CHIME and others say hospitals and other providers are not ready and need more help from HHS.
Despite assertions from the Office of the National Coordinator for Health IT (ONC) that it has gone the extra mile to help health systems abide by new information blocking rules that begin to take effect on October 6, several are lobbying for a significant extension of the deadline.
The College of Healthcare Information Management Executives (CHIME), along with nine other healthcare provider organizations, has sent a letter to US Department of Health and Human Services (HHS) Secretary Xavier Becerra requesting an additional year to comply.
In a statement, CHIME officials asserted the organization has been an ardent supporter of information sharing and continues to advocate for patients’ ability to access their healthcare information in a digital format. But members have been hampered by scarce resources in trying to meet the deadline, the organization said.
"CHIME members remain steadfast in their dedication to be a trusted partner for patients and safeguard their ability to access their healthcare records, but it’s clear that more time is needed to ensure that providers have a thorough understanding of these important policies," said Russ Branzell, CHIME's president and CEO. "There has not been enough guidance on best practices and potential enforcement."

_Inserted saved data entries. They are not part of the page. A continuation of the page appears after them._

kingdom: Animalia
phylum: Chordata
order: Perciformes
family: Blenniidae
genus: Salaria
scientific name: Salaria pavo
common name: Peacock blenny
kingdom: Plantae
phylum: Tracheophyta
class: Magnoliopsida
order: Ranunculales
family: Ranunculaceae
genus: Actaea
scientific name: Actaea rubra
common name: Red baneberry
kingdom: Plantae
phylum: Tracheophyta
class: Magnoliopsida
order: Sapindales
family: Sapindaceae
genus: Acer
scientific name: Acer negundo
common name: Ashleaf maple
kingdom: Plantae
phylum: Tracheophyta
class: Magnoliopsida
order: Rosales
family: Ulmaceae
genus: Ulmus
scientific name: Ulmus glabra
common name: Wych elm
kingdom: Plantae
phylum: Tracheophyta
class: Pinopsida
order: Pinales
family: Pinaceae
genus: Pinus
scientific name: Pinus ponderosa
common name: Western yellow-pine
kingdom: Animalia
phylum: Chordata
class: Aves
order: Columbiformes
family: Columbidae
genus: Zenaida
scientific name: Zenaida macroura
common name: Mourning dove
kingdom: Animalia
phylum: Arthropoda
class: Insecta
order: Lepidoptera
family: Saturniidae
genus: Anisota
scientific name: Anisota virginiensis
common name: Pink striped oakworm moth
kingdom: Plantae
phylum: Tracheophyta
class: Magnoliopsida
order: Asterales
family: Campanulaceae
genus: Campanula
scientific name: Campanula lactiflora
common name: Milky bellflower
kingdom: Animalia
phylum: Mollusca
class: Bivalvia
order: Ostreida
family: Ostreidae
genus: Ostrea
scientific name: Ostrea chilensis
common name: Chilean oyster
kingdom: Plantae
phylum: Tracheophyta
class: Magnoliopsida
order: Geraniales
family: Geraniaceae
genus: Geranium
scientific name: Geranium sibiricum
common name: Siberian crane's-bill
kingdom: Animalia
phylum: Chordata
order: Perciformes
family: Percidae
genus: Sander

Citing what it said was overwhelming feedback from CHIME members representing a broad range of providers from across the healthcare continuum, including electronic health record (EHR) vendors, CHIME leadership maintained that these stakeholders are not fully prepared for the deadline.
With clinician burnout rates increasing, CHIME officials said HHS' unclear and inconsistent information sharing about data requirements could further strain healthcare providers and their support staff and may inadvertently undermine HHS’ goals to reduce provider burden, improve interoperability, and empower patients with their information.
Branzell said the “need for clear guidance is so important, and we need to make sure that all healthcare providers fully understand the many nuances of these complex policies.”
Small and rural providers, who more heavily rely on their EHR vendors for regulatory compliance support, are particularly unready, CHIME officials said.
Postponing compliance was not CHIME's only request. The organization also requested that HHS use corrective action warning communication to providers-- especially before they impose any financial penalties or begin formal investigations.
CHIME urged the HHS to ensure that providers and clinicians have the guidance, education, and technology to support these new policies before full implementation and enforcement of information sharing regulations.
In a statement, CHIME officials said, "We believe strongly in information sharing and want to see these policies succeed. A successful implementation of information sharing necessitates that all stakeholders have the critical tools, knowledge, guidance, and systems required to comply. This is simply not the case for most of the providers represented by CHIME."
An ONC spokesperson noted that the agency has provided a wealth of information about information blocking, including fact sheets, FAQs, blogs, and webinar recordings.
The spokesperson said these resources have been continually updated since April 5, 2021, the date when the regulation became official, and pointed to a fact sheet posted at that time.
Starting October 6, "actors will be expected to avoid interfering with access, exchange, or use of the full scope of EHI, except when applicable law mandates the interference or an information blocking exception is met," the spokesman said.
The ONC also said it would post a related blog post ahead of October 6 on its Buzz Blog.
In 2016, the 21st Century Cures Act made sharing electronic health information the expected norm in healthcare by authorizing the HHS Secretary to identify "reasonable and necessary activities that do not constitute information blocking." The ONC's 2020 Cures Act Final Rule established information blocking exceptions to implement the law.
The CHIME letter was also signed by the American Hospital Association, American Medical Association, Federation of American Hospitals, and Medical Group Management Association.
Scott Mace is a contributing writer for HealthLeaders.